> **INSTRUCTIONS TO FOLLOW**: What is needed is an exact copy of the lines in the listing below, from the one with "Certificazione e igiene" up to and including the one with "هل سعر التلفريك يشمل كل الأنشطة؟", with no other lines.

> **RECORDS FOR THIS EXERCISE**:
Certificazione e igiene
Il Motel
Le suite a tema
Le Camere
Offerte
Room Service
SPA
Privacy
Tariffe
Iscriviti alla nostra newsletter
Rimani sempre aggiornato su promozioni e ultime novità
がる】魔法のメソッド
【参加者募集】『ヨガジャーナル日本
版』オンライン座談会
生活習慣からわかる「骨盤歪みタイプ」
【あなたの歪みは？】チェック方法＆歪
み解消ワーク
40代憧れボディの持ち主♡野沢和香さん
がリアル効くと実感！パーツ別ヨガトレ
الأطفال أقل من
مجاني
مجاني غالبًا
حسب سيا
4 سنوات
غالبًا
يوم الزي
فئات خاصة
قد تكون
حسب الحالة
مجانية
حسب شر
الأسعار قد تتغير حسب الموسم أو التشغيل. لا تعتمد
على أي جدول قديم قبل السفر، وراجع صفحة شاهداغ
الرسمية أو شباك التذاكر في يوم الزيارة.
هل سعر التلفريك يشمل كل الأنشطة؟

==

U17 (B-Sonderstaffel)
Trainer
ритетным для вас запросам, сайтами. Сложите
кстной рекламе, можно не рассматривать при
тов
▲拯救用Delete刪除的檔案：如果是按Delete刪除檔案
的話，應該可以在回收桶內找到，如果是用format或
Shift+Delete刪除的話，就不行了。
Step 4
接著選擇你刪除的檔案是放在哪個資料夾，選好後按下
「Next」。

> **ANSWER FOR THIS EXERCISE**:
Certificazione e igiene
Il Motel
Le suite a tema
Le Camere
Offerte
Room Service
SPA
Privacy
Tariffe
Iscriviti alla nostra newsletter
Rimani sempre aggiornato su promozioni e ultime novità
がる】魔法のメソッド
【参加者募集】『ヨガジャーナル日本
版』オンライン座談会
生活習慣からわかる「骨盤歪みタイプ」
【あなたの歪みは？】チェック方法＆歪
み解消ワーク
40代憧れボディの持ち主♡野沢和香さん
がリアル効くと実感！パーツ別ヨガトレ
الأطفال أقل من
مجاني
مجاني غالبًا
حسب سيا
4 سنوات
غالبًا
يوم الزي
فئات خاصة
قد تكون
حسب الحالة
مجانية
حسب شر
الأسعار قد تتغير حسب الموسم أو التشغيل. لا تعتمد
على أي جدول قديم قبل السفر، وراجع صفحة شاهداغ
الرسمية أو شباك التذاكر في يوم الزيارة.
هل سعر التلفريك يشمل كل الأنشطة؟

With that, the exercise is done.